### WHAT NEEDS TO BE DONE:
Pull out each line of the records below that contains the word "experience", and copy those lines without changes.

-- -- --

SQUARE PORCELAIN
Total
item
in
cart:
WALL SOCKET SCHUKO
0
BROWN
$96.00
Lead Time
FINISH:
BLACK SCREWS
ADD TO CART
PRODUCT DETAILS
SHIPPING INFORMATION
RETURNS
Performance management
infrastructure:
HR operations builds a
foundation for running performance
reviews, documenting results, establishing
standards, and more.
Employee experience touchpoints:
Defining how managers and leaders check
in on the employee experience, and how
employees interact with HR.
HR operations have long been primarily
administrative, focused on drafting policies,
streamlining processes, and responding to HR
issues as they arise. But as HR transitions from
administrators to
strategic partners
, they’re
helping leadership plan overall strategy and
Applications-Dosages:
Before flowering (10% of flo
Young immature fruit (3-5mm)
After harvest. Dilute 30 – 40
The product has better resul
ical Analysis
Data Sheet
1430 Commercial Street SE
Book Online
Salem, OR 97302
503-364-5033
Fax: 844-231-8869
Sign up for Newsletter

-- -- --

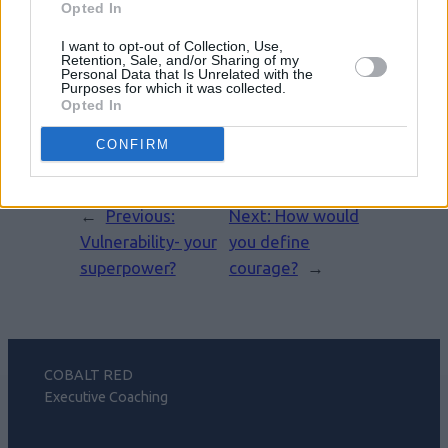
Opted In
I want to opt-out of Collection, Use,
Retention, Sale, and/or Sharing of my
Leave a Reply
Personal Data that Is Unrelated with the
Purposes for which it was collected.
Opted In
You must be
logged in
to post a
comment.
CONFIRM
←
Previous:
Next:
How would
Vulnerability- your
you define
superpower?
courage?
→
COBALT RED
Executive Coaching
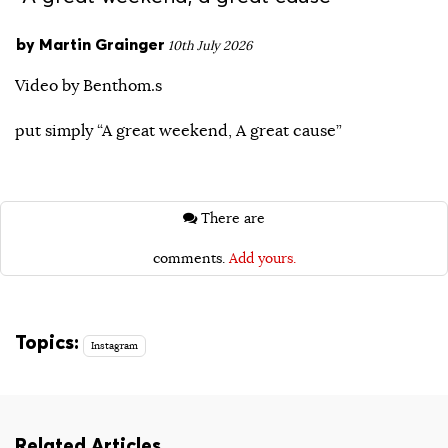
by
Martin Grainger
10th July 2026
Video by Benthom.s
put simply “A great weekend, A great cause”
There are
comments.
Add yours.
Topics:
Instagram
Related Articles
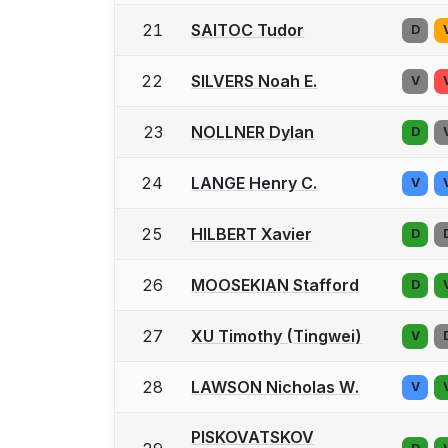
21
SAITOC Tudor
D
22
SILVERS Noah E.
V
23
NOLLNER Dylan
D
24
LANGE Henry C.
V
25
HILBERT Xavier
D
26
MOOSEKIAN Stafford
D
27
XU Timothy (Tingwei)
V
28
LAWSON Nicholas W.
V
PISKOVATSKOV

-- -- --

### EXERCISE SOLUTION:
Employee experience touchpoints:
in on the employee experience, and how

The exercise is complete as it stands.